A primeira medida forçoso é a informação preventiva. Cabe ao síndico enunciar comunicados com antecedência, lembrando os condôminos das proibições estabelecidas pela legislação estadual e municipal, muito porquê das sanções previstas no regimento interno. Essa prática contribui para a conscientização coletiva e reduz a ocorrência de infrações.

Em caso de descumprimento das regras, torna-se necessária a ação imediata. O síndico deve empregar a penalidade cabível, geralmente na forma de multa, sem prejuízo da responsabilização social ou criminal do infrator. O art. 1.336 do CC prevê expressamente a possibilidade de multar o condômino que não observa as normas internas, reforçando a mando da gestão condominial.

Outro ponto relevante é o enfrentamento do comportamento antissocial. O morador que insiste em práticas que perturbam a tranquilidade e colocam em risco a segurança coletiva pode ser enquadrado porquê condômino antissocial. Nesses casos, a penalidade pode ser agravada, chegando a até dez vezes o valor da quota condominial, desde que aprovada em tertúlia, conforme previsto na legislação vigente.

Por término, é fundamental evidenciar que, ainda que a lei municipal permita o uso de fogos visuais, o condomínio, por meio de seu regimento interno validado em tertúlia, possui autonomia para estabelecer regras mais rigorosas.
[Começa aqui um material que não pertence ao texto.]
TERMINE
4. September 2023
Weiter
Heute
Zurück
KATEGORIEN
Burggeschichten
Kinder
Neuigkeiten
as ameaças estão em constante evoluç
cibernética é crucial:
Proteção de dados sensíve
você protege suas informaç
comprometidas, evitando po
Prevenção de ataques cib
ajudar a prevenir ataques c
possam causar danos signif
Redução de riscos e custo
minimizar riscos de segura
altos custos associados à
Entre elas, pode constar a proibição totalidade da utilização de artefatos pirotécnicos em suas dependências, sejam áreas comuns ou privativas, sempre em nome da preservação da segurança e da convívio harmoniosa entre os moradores.
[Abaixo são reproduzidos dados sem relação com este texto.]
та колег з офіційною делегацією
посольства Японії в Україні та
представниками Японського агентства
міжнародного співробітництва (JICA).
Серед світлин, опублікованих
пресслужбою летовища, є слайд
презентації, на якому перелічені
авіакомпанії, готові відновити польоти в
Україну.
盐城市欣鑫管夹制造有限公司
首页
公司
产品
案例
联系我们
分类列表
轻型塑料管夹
Convívio e alternativas sustentáveis

O uso de fogos de artifício em condomínios representa um duelo jacente na procura pelo estabilidade entre a liberdade individual e o recta coletivo. A convívio harmoniosa, principalmente em uma sociedade que valoriza o noção de “soído zero”, exige a substituição de práticas tradicionais e barulhentas por alternativas mais sustentáveis e respeitosas. Nesse contexto, torna-se necessário repensar os modos de celebração, privilegiando soluções que preservem tanto o impacto visual das festas quanto a tranquilidade dos moradores.

O mercado atual já disponibiliza opções que conciliam espetáculo e segurança. Os fogos de artifício silenciosos, por exemplo, produzem efeitos luminosos e visuais sofisticados, mas com estouro mínimo ou praticamente inaudível, reduzindo significativamente os riscos de perturbação. Outra selecção são as projeções a laser e o mapeamento de fachadas, que, em grandes eventos ou em condomínios de superior padrão, oferecem shows de luzes grandiosos sem qualquer prenúncio de incêndio ou incômodo sonoro, transformando a celebração em uma experiência inovadora e segura.
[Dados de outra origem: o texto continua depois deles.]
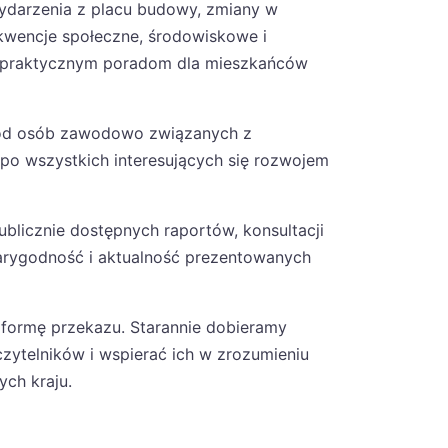
wydarzenia z placu budowy, zmiany w
ekwencje społeczne, środowiskowe i
 praktycznym poradom dla mieszkańców
– od osób zawodowo związanych z
o wszystkich interesujących się rozwojem
blicznie dostępnych raportów, konsultacji
arygodność i aktualność prezentowanych
 formę przekazu. Starannie dobieramy
czytelników i wspierać ich w zrozumieniu
ch kraju.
Desta forma, a decisão de não utilizar fogos ruidosos em condomínios deve ser compreendida porquê um ato de cidadania. Trata-se do reconhecimento de que o recta de festejar encontra limites no recta do vizinho, sobretudo daquele mais vulnerável, de viver em tranquilidade e segurança. Assim, a adoção de alternativas modernas e silenciosas não somente preserva a coletividade, mas também reafirma o compromisso com uma convívio mais consciente e responsável.

Márcio Luís Spimpolo
Legista Profissional em Recta Imobiliário; Professor e Coordenador do curso de pós-graduação em Recta e Gestão Condominial da FAAP/SP; Presidente da ANACON.

Manancial: www.migalhas.com.br



Source link

Conheça

Importante

Obs: Não nos responsabilizamos pelo conteúdo dos anúncios divulgados no site ou por qualquer orçamento ou trabalho realizado por terceiros.